En la segunda gala de eliminación de MasterChef, los participantes tuvieron que cocinar tres platos a partir de determinados ingredientes, a partir de una pirámide de tres niveles que tenían en cada estación de trabajo.
Así, a los participantes primero les tocó cocinar un plato con tomate cherry en quince minutos, otro a base de palta y jalapeño en veinticinco y uno a base de hinojo, naranja y azúcar en media hora.
Los participantes que realizaron el mejor plato a base de tomate cherry y a base de jalapeño y palta fueron Rodolfo y Daniela respectivamente, quienes se llevaron los elogios de Donato de Santis, Damián Betular y Germán Martitegui.
Como si esto fuera poco, esto fue lo que los habilitó a subir al balcón y pudieron saltarse la última prueba de la noche, a partir de la cual el participante que hiciera el peor plato tendría que despedirse del certamen.
Los ingredientes que sí o sí debían estar presentes en el plato final eran el hinojo, el azúcar y la naranja. De esta forma, la mayoría de los participantes optó realizar proteínas agridulces como el cerdo.
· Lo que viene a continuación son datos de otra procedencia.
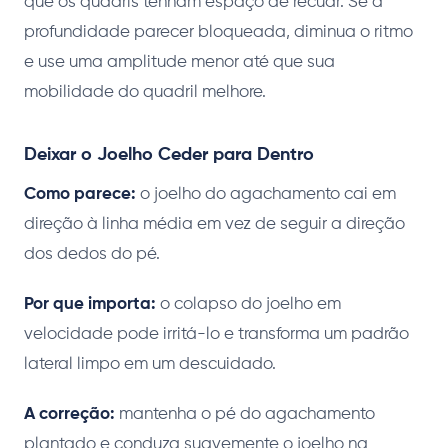
que os quadris tenham espaço de recuar. Se a
profundidade parecer bloqueada, diminua o ritmo
e use uma amplitude menor até que sua
mobilidade do quadril melhore.
Deixar o Joelho Ceder para Dentro
Como parece:
o joelho do agachamento cai em
direção à linha média em vez de seguir a direção
dos dedos do pé.
Por que importa:
o colapso do joelho em
velocidade pode irritá-lo e transforma um padrão
lateral limpo em um descuidado.
A correção:
mantenha o pé do agachamento
plantado e conduza suavemente o joelho na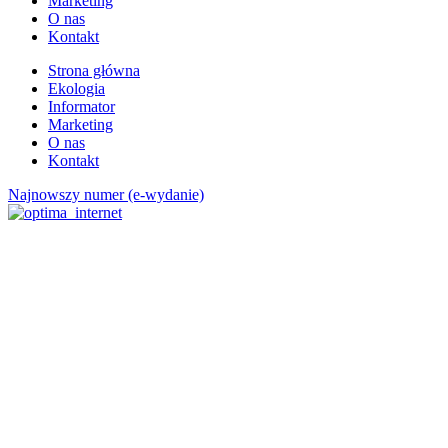
Marketing
O nas
Kontakt
Strona główna
Ekologia
Informator
Marketing
O nas
Kontakt
Najnowszy numer (e-wydanie)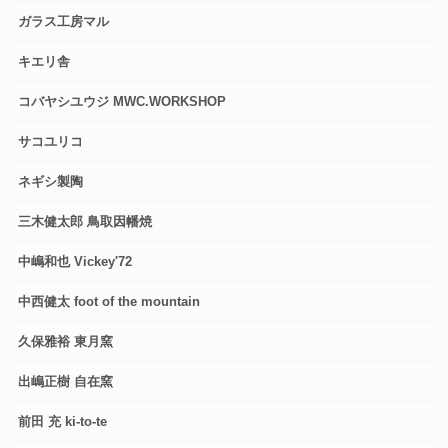
ガラス工房マル
キエリ舎
コバヤシユウジ MWC.WORKSHOP
サコユリコ
ネギシ製陶
三木健太郎 鳥取因幡焼
中嶋和也 Vickey'72
中西健太 foot of the mountain
久保雅裕 東月窯
出嶋正樹 自在窯
前田 充 ki-to-te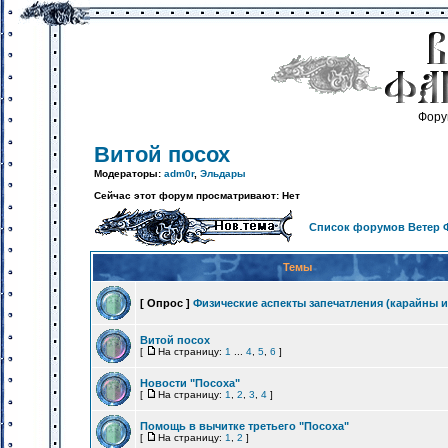
Фору
Витой посох
Модераторы:
adm0r
,
Эльдары
Сейчас этот форум просматривают: Нет
Список форумов Ветер 
Темы
[ Опрос ]
Физические аспекты запечатления (карайны и
Витой посох
[
На страницу:
1
...
4
,
5
,
6
]
Новости "Посоха"
[
На страницу:
1
,
2
,
3
,
4
]
Помощь в вычитке третьего "Посоха"
[
На страницу:
1
,
2
]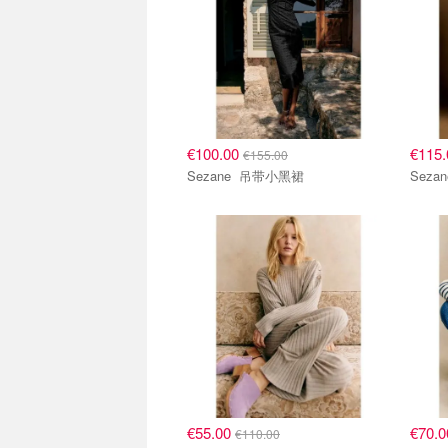
€100.00
€115
€155.00
Sezane 吊带小黑裙
€55.00
€70.
€110.00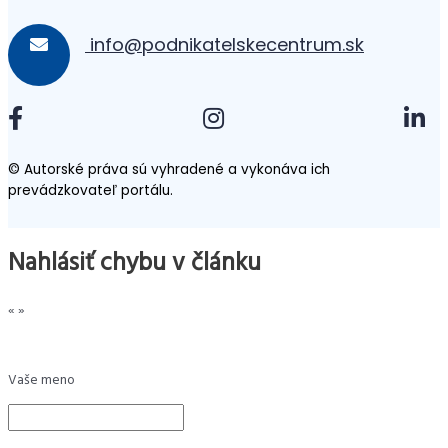
info@podnikatelskecentrum.sk
© Autorské práva sú vyhradené a vykonáva ich
prevádzkovateľ portálu.
Nahlásiť chybu v článku
«
»
Vaše meno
El mejor plato de esta tanda fue realizado por Carlos, quien sorprendió al jurado y se llevó todos los halagos de Damián Betular y Germán Martitegui. A continuación, el jurado salvó a Silvana y a María Sol. De esta forma, el peor plato estaba entre Micaela, Candelaria y Delfina.
Lamentablemente, fue el momento de despedirse de Micaela, que se mostró agradecida con el jurado y con la experiencia ganada. Al mismo tiempo, los tres jurados le dieron todos sus buenos deseos y elogiaron su cálida personalidad.
Así Mica, con lágrimas pero riendo, se despidió de MasterChef y de sus compañeros.